What can we learn from 2019 about the skills needed in the future?
We’re all looking ahead to what the new year and the 2020s will bring. And, as our 2019 capstone research Future of Finance told us, the future of our profession and many others depends on how well we adapt to new technologies and ways of working. Worryingly, additional research, we carried out in 2019, called Mind the Skills Gap, looked into British workers’ attitudes towards upskilling and in-work learning and showed . 37% of workers feel they don’t need to learn new skills. This is unchanged from 2018, despite nearly 50% of workers saying that a portion of their role could be automated, compared to 38% in 2018.
Why are these skills so important to success?
This is concerning not just for the individuals, but also for the U.K. Our economic success and well-being are based on the efforts and capabilities of our people. This is despite 55% of small business decision-makers saying sections of their operations were less likely to be affected by automation in the next five years (it was 62% in 2018). It is still important that we prepare and arm ourselves with the skill sets to match long-term business needs and fulfil our career goals.

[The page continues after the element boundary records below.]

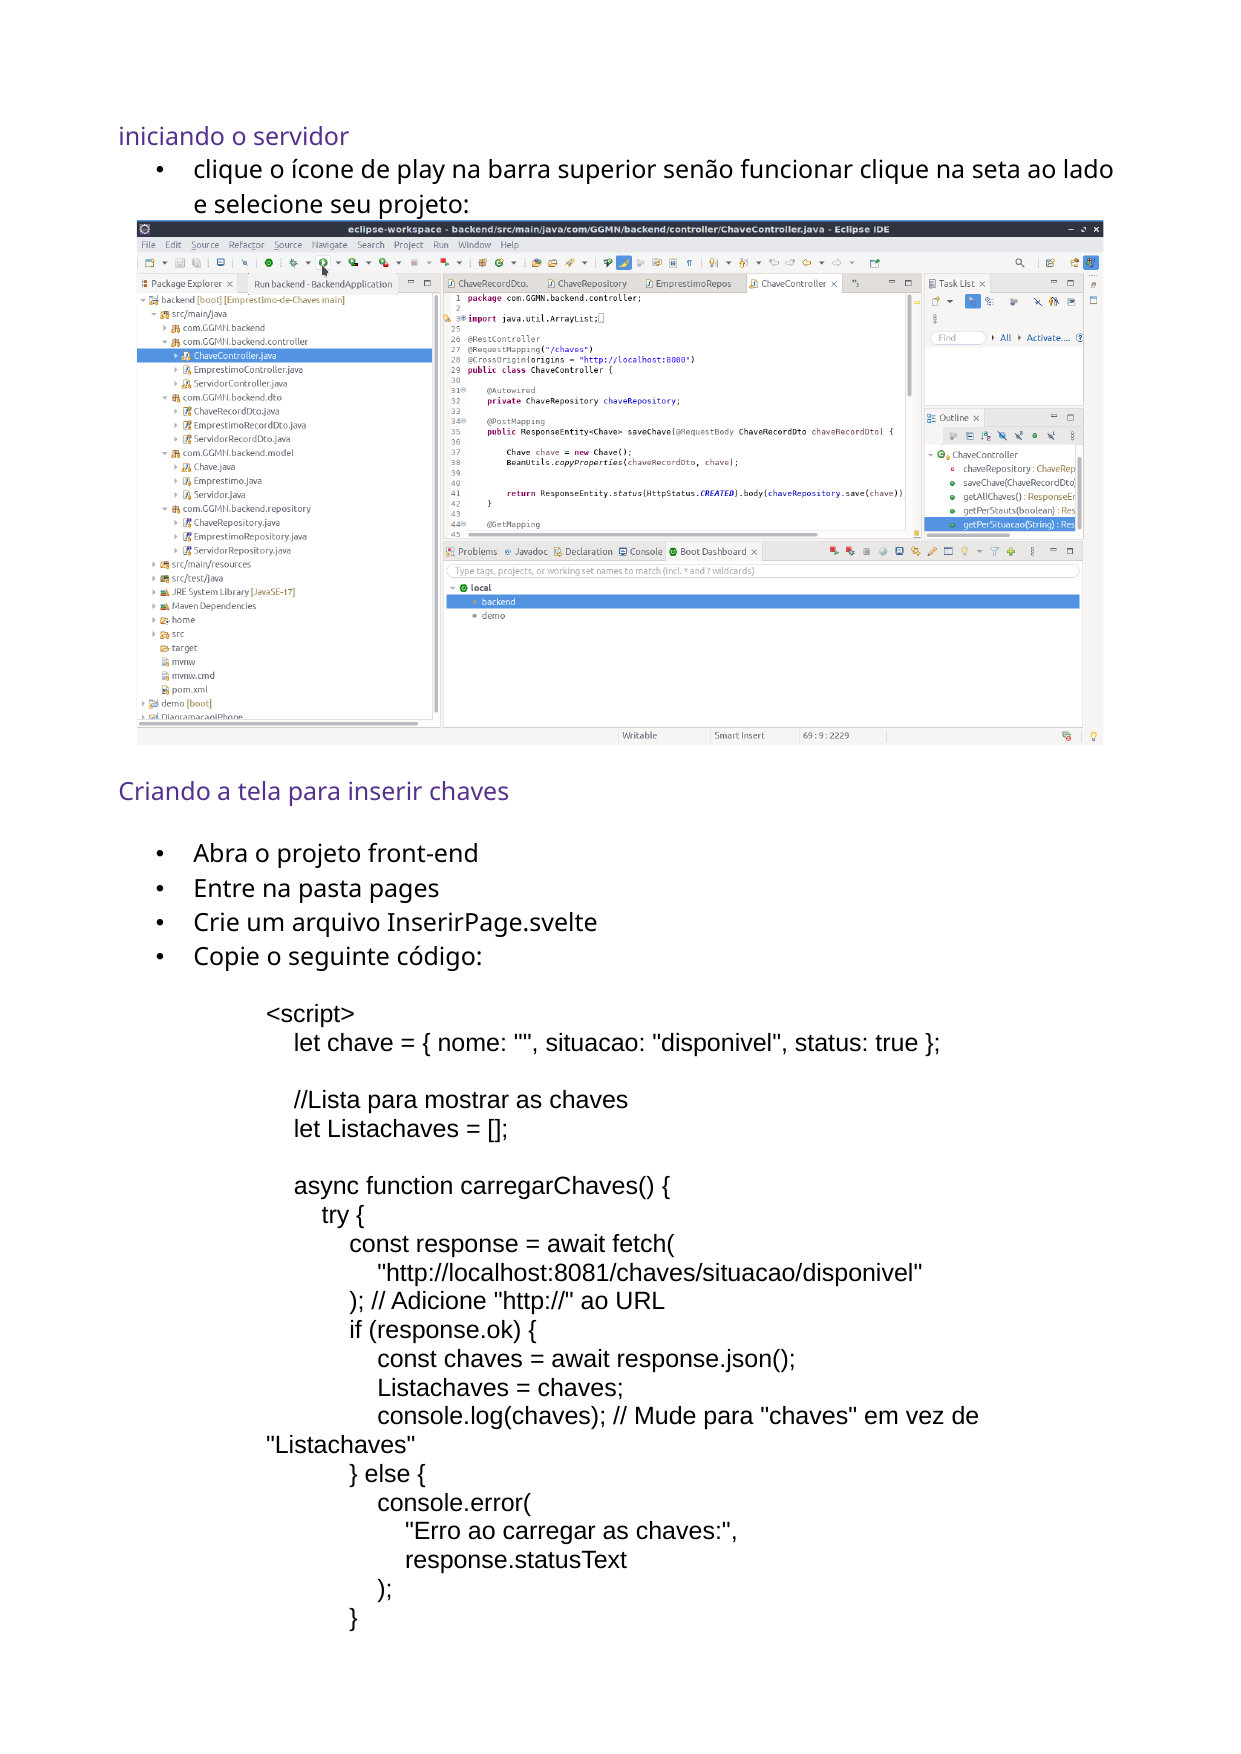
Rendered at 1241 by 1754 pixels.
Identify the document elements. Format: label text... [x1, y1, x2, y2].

text const response = await fetch( [266, 1229, 1122, 1257]
text iniciando o servidor [118, 118, 1122, 152]
text ); // Adicione "http://" ao URL [266, 1286, 1122, 1315]
text //Lista para mostrar as chaves [266, 1085, 1122, 1114]
list clique o ícone de play na barra superior senão funcionar clique na seta ao lado e selecione seu projeto: [156, 152, 1122, 220]
text "Erro ao carregar as chaves:", [266, 1516, 1122, 1545]
text Criando a tela para inserir chaves [118, 773, 1122, 807]
text let Listachaves = []; [266, 1114, 1122, 1142]
list Abra o projeto front-end [156, 836, 1122, 870]
list Entre na pasta pages [156, 870, 1122, 904]
text } else { [266, 1459, 1122, 1487]
text const chaves = await response.json(); [266, 1344, 1122, 1372]
text "http://localhost:8081/chaves/situacao/disponivel" [266, 1257, 1122, 1286]
text response.statusText [266, 1545, 1122, 1574]
text <script> [266, 999, 1122, 1027]
text if (response.ok) { [266, 1315, 1122, 1344]
text console.error( [266, 1487, 1122, 1516]
list Crie um arquivo InserirPage.svelte [156, 904, 1122, 938]
text let chave = { nome: "", situacao: "disponivel", status: true }; [266, 1027, 1122, 1056]
text console.log(chaves); // Mude para "chaves" em vez de "Listachaves" [266, 1401, 1122, 1459]
picture [136, 220, 1104, 745]
text async function carregarChaves() { [266, 1171, 1122, 1200]
text try { [266, 1200, 1122, 1229]
text ); [266, 1574, 1122, 1602]
text Listachaves = chaves; [266, 1372, 1122, 1401]
text } [266, 1602, 1122, 1631]
list Copie o seguinte código: [156, 938, 1122, 972]
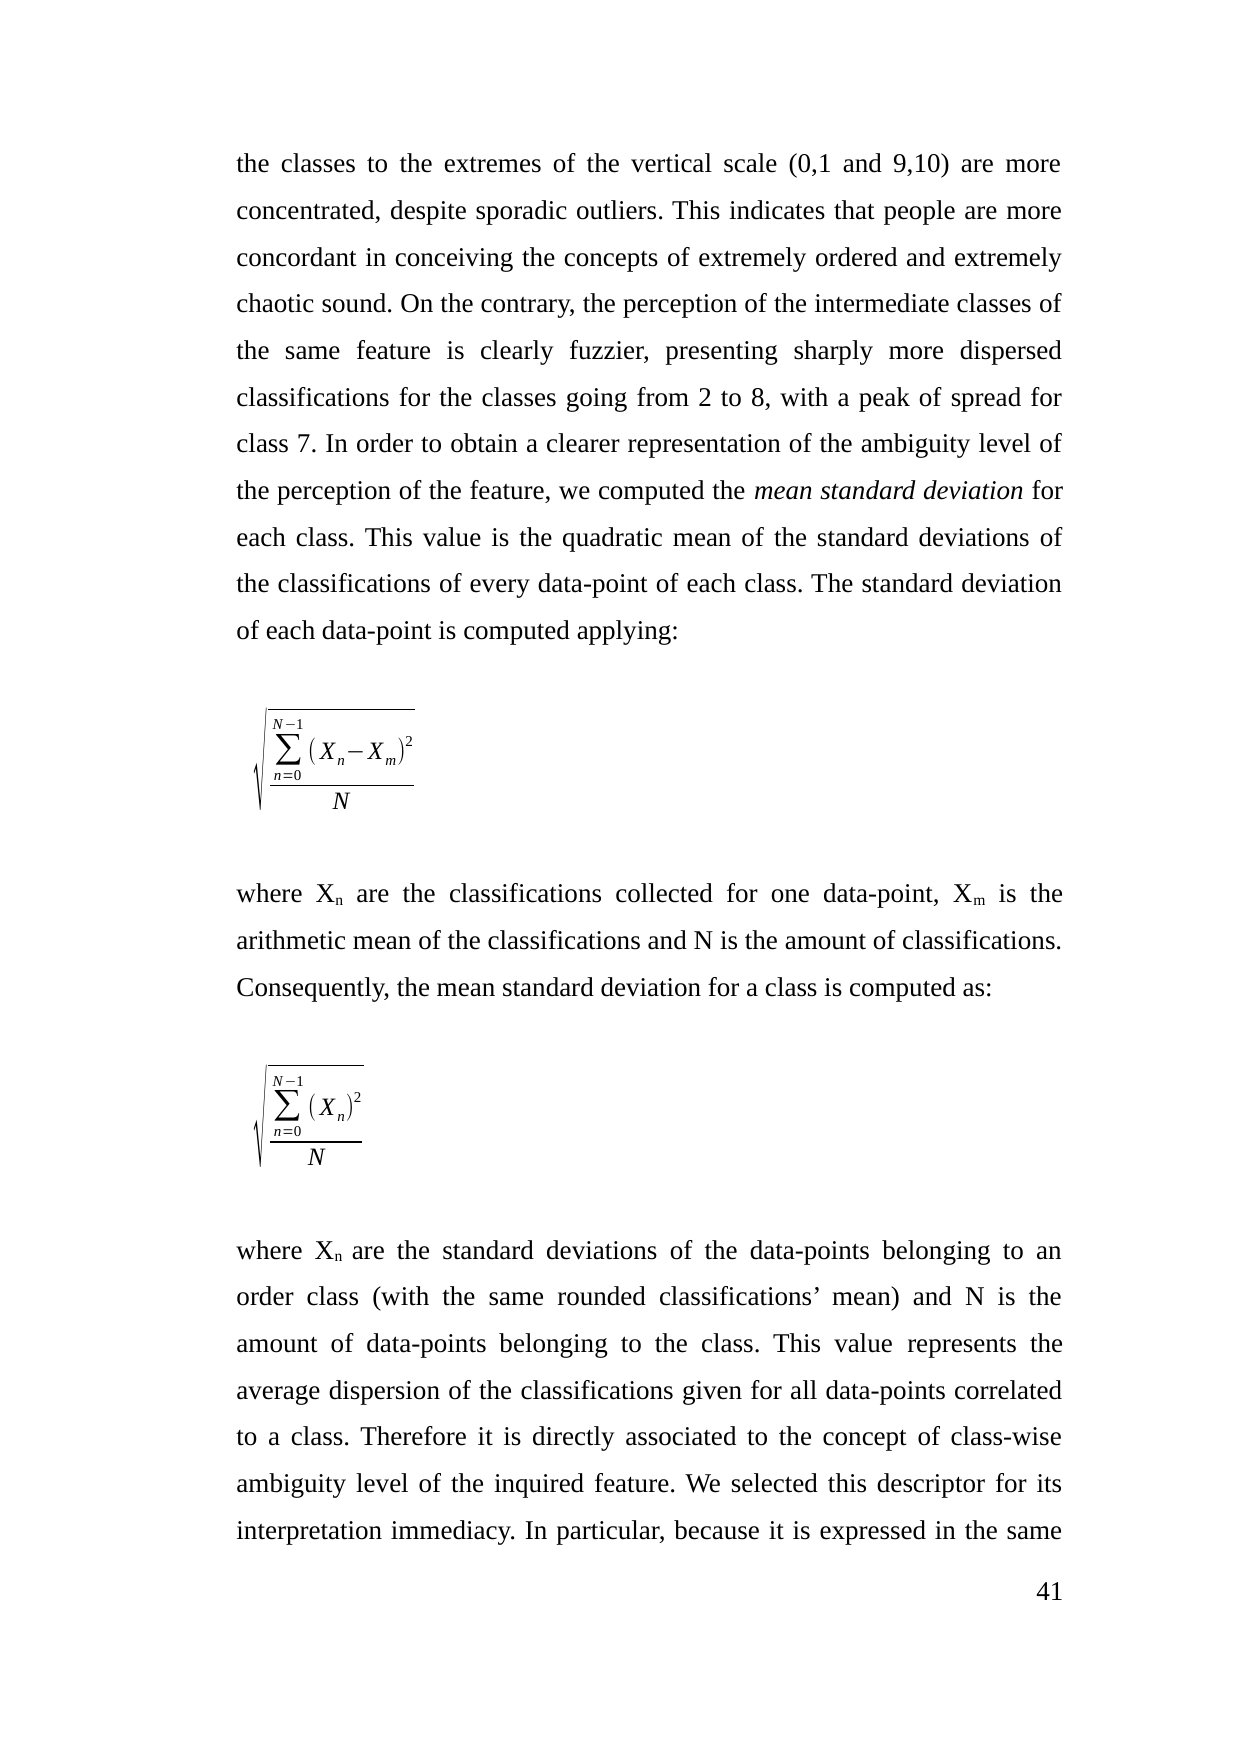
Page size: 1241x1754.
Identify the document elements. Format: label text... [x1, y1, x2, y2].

text where Xn are the standard deviations of the data-points belonging to an order class (with the same rounded classifications’ mean) and N is the amount of data-points belonging to the class. This value represents the average dispersion of the classifications given for all data-points correlated to a class. Therefore it is directly associated to the concept of class-wise ambiguity level of the inquired feature. We selected this descriptor for its interpretation immediacy. In particular, because it is expressed in the same [236, 1234, 1063, 1545]
text where Xn are the classifications collected for one data-point, Xm is the arithmetic mean of the classifications and N is the amount of classifications. Consequently, the mean standard deviation for a class is computed as: [236, 877, 1063, 1002]
text the classes to the extremes of the vertical scale (0,1 and 9,10) are more concentrated, despite sporadic outliers. This indicates that people are more concordant in conceiving the concepts of extremely ordered and extremely chaotic sound. On the contrary, the perception of the intermediate classes of the same feature is clearly fuzzier, presenting sharply more dispersed classifications for the classes going from 2 to 8, with a peak of spread for class 7. In order to obtain a clearer representation of the ambiguity level of the perception of the feature, we computed the mean standard deviation for each class. This value is the quadratic mean of the standard deviations of the classifications of every data-point of each class. The standard deviation of each data-point is computed applying: [236, 148, 1063, 645]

Even the U.K. government recognises the importance of en masse preparation and introduced its UK Digital Strategy to help the nation get up to speed with technology and its impact. However, the message doesn’t seem to be reaching everyone.
What are the risks around not updating your skills?
PwC research called,Will Robots really steal our jobs? highlighted: “less well-educated workers could be particularly exposed to automation, emphasising the importance of increased investment in lifelong learning and retraining” showing, while automation and new technologies will affect some groups of people and sectors more than others, having the right skills is the key to employability. Although accountants are highly trained and highly skilled, there is still a need to keep skills relevant and up-to-date. So, at The Chartered Institute of Management Accountants® (CIMA®)—backed by the Association of International Certified Professional Accountants®, the unified voice of CIMA and the American Institute of CPAs®— we updated the CIMA Professional Qualification to ensure the next generations of management accountants and finance professionals are well prepared for the demands of the future finance world.
How is CIMA helping to prepare you for the demand in new skills?
We also recognise diversity in the profession is a key to ensuring its future and coping with challenges, so we increased the access routes to becoming a management accountant. We offer a Level 7 apprenticeship, which, just like the CIMA Professional Qualification, is equivalent to a master’s degree and leads to full CIMA membership on completion. As of August 2019, CIMA no longer charges exam exemption fees to new students studying with us. This is a first for a professional body in the U.K. accounting sector, and we hope the changes will encourage more students from all over the world to begin studying the CIMA Professional Qualification..
These sorts of changes are significant, but they will only partially address the key issues around ongoing digitisation. All organisations, businesses and policymakers also need to recognise and, more importantly, promote the value of non-traditional learning routes and in-work learning. This allows us to support the development of the necessary growth mindset and the ability to learn, unlearn and relearn so that we can secure long-term success for ourselves and our organisations.